WHAT IS BEING ASKED » Find the string "ränta" in the records. Copy every line it appears in.

THE DATA Start Marker

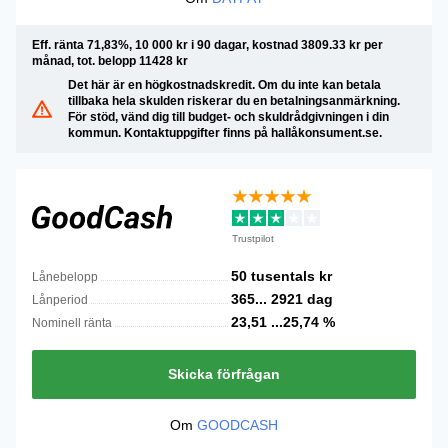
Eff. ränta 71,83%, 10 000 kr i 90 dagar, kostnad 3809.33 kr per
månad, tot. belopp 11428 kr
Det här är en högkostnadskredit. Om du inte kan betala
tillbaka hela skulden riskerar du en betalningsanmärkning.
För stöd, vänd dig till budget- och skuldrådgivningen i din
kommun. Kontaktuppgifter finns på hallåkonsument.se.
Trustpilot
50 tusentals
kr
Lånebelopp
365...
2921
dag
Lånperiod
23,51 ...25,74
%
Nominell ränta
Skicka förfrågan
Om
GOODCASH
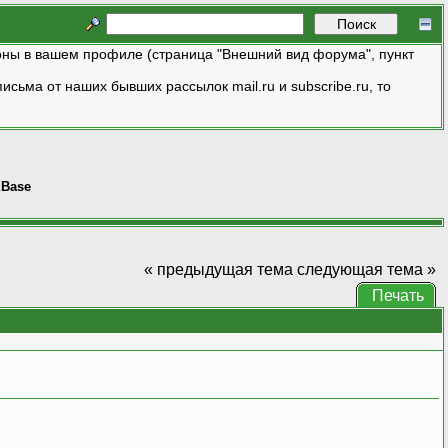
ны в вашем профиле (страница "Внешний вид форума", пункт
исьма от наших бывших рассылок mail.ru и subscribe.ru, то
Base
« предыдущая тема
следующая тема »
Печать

THE DATA End Marker
THE DATA Start Marker

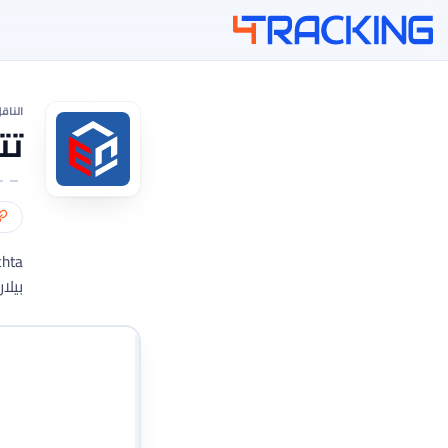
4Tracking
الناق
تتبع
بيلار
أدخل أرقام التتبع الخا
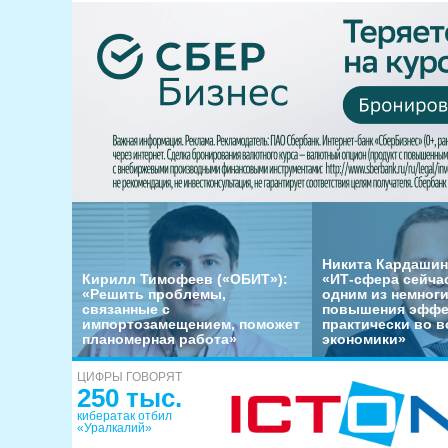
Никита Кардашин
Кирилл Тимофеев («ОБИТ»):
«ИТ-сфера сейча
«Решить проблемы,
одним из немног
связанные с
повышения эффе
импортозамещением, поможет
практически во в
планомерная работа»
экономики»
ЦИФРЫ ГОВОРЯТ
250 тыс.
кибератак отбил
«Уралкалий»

THE DATA End Marker

ANSWER TO THE EXERCISE »
Eff. ränta 71,83%, 10 000 kr i 90 dagar, kostnad 3809.33 kr per
Nominell ränta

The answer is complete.